## [Activity]
Using the records below, quote only the span that opens with the line containing "thumb tip: (466, 221)" and closes with the line containing "ring tip: (611, 127)", exactly and inclusively.

____ Data for review

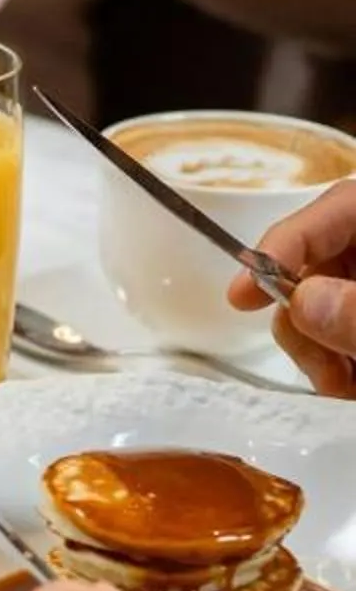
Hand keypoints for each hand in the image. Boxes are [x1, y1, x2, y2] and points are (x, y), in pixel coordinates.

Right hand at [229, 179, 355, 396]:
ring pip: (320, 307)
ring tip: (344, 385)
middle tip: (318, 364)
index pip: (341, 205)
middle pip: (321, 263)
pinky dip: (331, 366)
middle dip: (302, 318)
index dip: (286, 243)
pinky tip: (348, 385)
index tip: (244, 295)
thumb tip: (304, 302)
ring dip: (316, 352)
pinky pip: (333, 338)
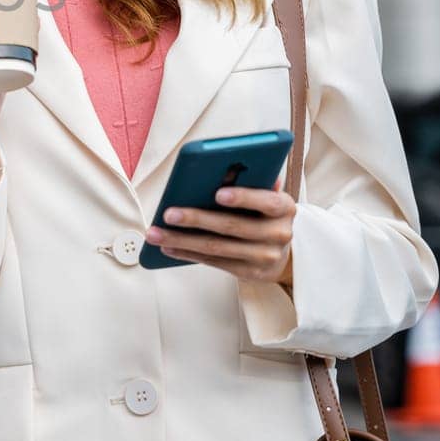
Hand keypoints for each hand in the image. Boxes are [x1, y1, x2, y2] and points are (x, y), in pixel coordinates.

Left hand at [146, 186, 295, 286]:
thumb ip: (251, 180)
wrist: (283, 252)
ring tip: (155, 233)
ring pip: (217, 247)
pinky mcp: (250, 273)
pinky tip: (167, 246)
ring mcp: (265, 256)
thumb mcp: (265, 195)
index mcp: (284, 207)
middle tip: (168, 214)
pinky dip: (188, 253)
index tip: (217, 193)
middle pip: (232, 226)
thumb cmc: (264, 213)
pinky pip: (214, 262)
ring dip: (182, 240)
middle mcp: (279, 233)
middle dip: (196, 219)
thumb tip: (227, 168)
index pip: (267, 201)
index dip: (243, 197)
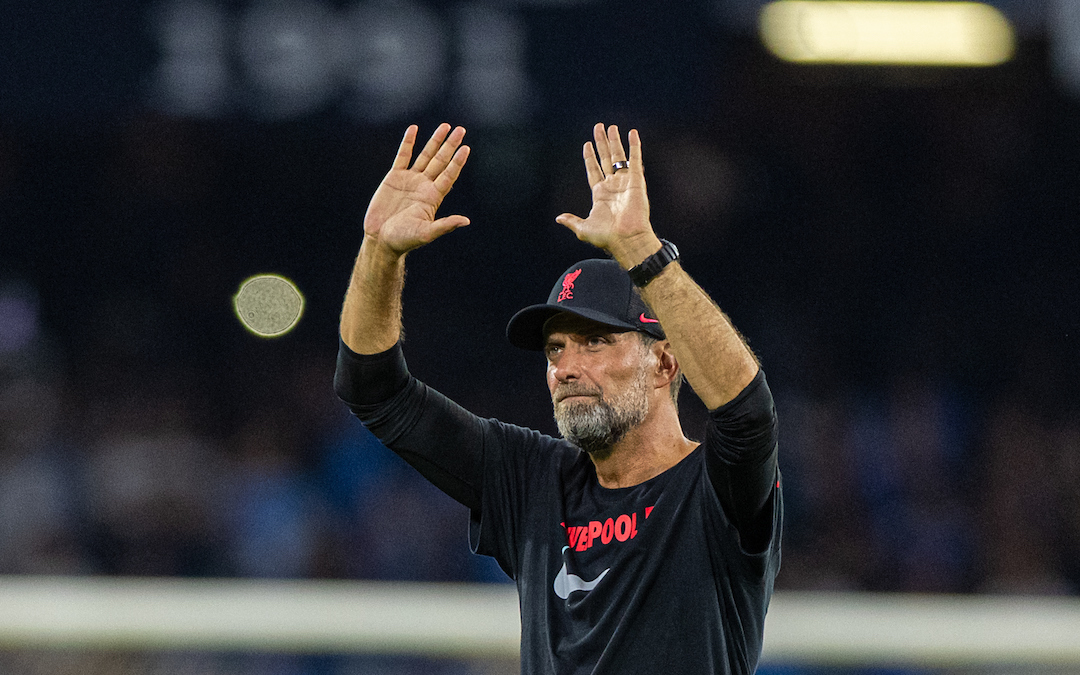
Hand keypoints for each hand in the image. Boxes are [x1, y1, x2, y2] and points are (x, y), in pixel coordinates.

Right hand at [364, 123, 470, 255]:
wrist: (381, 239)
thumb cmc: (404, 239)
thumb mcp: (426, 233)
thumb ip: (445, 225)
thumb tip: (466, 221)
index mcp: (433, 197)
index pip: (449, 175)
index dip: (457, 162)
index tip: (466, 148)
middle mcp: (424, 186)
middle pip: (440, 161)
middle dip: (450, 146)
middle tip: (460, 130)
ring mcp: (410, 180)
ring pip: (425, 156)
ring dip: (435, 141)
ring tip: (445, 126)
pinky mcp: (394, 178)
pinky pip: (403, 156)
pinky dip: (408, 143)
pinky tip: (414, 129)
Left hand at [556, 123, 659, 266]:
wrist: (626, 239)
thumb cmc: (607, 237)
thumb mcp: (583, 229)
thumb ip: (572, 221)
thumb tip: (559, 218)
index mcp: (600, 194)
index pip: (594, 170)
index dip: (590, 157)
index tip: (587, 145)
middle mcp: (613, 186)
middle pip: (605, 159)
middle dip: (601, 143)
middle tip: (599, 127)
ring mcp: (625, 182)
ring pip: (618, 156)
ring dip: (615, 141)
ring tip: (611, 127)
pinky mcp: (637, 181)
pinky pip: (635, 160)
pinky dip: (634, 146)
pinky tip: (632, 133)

________
____ Data for review

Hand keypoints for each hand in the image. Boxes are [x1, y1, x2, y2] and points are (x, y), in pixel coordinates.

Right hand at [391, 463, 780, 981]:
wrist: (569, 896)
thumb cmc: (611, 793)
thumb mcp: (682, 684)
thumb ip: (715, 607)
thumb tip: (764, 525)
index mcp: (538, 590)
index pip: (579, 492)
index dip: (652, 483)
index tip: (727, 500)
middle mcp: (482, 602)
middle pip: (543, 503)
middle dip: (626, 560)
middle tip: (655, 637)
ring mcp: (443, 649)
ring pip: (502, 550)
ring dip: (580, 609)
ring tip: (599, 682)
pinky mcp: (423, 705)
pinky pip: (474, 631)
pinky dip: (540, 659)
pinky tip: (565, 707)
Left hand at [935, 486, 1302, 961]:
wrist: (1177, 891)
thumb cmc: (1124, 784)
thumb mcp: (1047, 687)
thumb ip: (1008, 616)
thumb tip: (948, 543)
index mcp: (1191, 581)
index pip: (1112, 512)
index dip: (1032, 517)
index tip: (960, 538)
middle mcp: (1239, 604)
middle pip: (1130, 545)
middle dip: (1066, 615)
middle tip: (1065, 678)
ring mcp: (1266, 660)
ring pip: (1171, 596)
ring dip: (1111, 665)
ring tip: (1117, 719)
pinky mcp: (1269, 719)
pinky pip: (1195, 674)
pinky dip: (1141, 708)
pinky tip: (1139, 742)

________

## [Answer space]
thumb tip: (466, 221)
index mcp: (433, 197)
index pip: (449, 175)
index dip: (457, 162)
index tip: (466, 148)
middle mcp: (424, 186)
middle pip: (440, 161)
middle dip: (450, 146)
middle tip: (460, 130)
ring mcp: (410, 180)
ring pip: (425, 156)
ring dip: (435, 141)
ring tip: (445, 126)
pinky mcp: (394, 178)
pinky pip: (403, 156)
pinky dip: (408, 143)
pinky tip: (414, 129)
Left hand at [556, 123, 659, 266]:
wrist: (626, 239)
thumb cmc: (607, 237)
thumb mcp: (583, 229)
thumb ip: (572, 221)
thumb tip: (559, 218)
index mcp: (600, 194)
index pip: (594, 170)
index dip: (590, 157)
index tip: (587, 145)
middle mcp: (613, 186)
middle pip: (605, 159)
middle dip: (601, 143)
middle tip: (599, 127)
ring mcp: (625, 182)
ring pip: (618, 156)
ring dip: (615, 141)
ring tip: (611, 127)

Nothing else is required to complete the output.